Something I need to research more than I have
My wife loves Dita Von Teese – I totally understand why, my problem is that I know why I understand, I just wish I didn't.
My wife loves all things Dita Von Teese. Whenever I think of her name I think of the word tease, I’m guessing it’s intentional. It must be. I’m not initiated, the first I knew of Ms Von Teese was when I read she was Marilyn Manson’s love interest. Does he have love interests? I don’t know him. I feel I’m writing in very short sentences, I think I do this when I explain what I’m thinking, putting into words my thoughts—which are all probably short themselves. That, is not my fault.

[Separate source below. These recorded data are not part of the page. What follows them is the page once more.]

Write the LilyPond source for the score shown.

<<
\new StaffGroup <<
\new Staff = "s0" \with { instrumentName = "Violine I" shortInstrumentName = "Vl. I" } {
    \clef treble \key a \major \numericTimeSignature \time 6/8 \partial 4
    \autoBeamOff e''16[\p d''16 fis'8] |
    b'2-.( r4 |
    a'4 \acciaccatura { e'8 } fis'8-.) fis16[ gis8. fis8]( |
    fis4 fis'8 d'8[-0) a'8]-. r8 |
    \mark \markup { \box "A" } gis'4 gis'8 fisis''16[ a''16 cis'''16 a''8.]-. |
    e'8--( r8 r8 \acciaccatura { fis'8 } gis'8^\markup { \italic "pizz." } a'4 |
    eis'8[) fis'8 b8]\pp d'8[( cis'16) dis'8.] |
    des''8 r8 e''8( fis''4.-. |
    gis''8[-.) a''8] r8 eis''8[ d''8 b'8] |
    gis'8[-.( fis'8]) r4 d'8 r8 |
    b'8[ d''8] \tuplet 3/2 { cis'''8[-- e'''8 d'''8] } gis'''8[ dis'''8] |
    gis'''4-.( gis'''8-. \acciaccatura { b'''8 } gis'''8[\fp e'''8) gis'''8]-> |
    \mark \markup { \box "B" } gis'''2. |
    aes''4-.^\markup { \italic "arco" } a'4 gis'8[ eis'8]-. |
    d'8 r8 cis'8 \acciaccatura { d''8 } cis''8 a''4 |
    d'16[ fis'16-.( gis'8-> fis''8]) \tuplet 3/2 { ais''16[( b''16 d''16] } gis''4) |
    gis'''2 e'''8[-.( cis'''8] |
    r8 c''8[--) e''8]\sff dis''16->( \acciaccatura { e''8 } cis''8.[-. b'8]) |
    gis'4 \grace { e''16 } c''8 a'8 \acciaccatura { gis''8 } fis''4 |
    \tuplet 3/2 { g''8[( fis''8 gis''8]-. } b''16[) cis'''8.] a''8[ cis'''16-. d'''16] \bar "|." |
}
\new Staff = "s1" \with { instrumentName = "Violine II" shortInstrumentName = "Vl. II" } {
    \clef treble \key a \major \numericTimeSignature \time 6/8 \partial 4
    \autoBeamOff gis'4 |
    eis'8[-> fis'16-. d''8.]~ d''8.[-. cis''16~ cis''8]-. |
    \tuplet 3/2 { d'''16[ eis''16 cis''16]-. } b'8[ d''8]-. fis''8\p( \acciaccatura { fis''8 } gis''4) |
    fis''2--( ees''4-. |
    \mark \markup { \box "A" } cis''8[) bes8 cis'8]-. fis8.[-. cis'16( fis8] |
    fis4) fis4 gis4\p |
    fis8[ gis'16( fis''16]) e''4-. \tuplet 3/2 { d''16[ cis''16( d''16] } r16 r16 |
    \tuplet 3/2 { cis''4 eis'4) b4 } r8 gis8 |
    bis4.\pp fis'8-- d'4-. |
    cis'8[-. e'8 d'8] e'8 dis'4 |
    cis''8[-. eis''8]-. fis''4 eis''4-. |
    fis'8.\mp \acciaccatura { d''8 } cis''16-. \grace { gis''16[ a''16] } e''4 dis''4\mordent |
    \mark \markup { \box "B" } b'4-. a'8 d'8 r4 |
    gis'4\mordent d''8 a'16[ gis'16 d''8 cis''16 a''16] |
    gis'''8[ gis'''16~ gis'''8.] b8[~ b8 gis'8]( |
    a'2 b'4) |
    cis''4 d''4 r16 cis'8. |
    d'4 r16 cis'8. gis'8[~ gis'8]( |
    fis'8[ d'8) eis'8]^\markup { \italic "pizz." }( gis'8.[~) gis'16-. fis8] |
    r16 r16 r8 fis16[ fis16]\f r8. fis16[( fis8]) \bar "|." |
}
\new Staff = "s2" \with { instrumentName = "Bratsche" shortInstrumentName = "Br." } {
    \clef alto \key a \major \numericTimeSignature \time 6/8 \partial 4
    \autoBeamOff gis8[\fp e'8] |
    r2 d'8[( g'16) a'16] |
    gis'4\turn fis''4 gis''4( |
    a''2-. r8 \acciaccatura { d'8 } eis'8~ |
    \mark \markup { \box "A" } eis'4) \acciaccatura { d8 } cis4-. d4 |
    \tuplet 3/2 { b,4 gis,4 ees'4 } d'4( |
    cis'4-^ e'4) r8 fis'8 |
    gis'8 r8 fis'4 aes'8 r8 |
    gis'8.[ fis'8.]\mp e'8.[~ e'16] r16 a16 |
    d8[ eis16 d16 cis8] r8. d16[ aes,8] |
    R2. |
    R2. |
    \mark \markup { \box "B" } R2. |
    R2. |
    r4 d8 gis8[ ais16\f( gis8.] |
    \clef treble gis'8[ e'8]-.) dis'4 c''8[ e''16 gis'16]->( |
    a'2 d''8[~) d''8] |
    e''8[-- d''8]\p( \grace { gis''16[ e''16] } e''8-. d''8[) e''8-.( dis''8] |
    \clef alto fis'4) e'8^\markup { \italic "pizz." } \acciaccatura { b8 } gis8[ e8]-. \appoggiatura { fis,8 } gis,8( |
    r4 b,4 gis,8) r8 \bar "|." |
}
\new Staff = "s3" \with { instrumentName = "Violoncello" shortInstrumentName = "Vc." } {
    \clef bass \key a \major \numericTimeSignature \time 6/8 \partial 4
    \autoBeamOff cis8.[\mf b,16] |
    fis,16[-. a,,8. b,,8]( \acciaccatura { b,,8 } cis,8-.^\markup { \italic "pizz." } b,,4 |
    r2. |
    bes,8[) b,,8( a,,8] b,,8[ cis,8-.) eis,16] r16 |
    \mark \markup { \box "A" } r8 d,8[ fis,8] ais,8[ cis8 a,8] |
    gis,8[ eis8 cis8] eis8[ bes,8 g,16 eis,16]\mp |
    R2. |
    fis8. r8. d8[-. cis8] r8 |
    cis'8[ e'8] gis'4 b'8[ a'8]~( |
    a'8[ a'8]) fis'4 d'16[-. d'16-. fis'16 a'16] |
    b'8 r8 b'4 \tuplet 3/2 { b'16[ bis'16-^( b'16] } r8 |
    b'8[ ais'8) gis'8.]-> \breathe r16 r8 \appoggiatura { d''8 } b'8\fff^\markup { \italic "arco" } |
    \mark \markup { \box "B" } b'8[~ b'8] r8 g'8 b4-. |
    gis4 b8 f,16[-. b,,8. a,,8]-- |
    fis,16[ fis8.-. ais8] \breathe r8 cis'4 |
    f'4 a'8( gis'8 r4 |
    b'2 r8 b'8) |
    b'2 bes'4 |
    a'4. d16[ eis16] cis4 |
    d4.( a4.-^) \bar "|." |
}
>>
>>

Anyway, from what I see from the outside, I think I like burlesque—I’ve been to Paris and walked past Crazy Horse, from the Mötley Crüe song, stood there awhile thinking “shall I take a picture”, I didn’t. I don’t take more pictures than I do take. And that’s easy to explain. I’ve been places and forgotten everything, been told I’ve met someone and because I’m there with my camera there’s no memory in my head. I don’t care mostly as my camera is my memory of most things, but like a navigation device in a car that takes you places—you don’t actually learn how to get there. Remember when you used to ask the time as a kid and your mum would just tell you to look at the clock yourself. That.
So burlesque, then. In my head it’s mixture of the Wild Wild West and Paris dancing with frilly knickers, high kicks, drinking shots and six shooters. It has that whole stripper image, but I know it’s not about that. It has that whole seedy bar image, but I know it’s not about that. I think about the can-can, but I really know it’s not about that… but it does have all that in it, in my head.
I should do a whole load more research on this subject and get out of my head what I think is in it. I think I’m going crazy.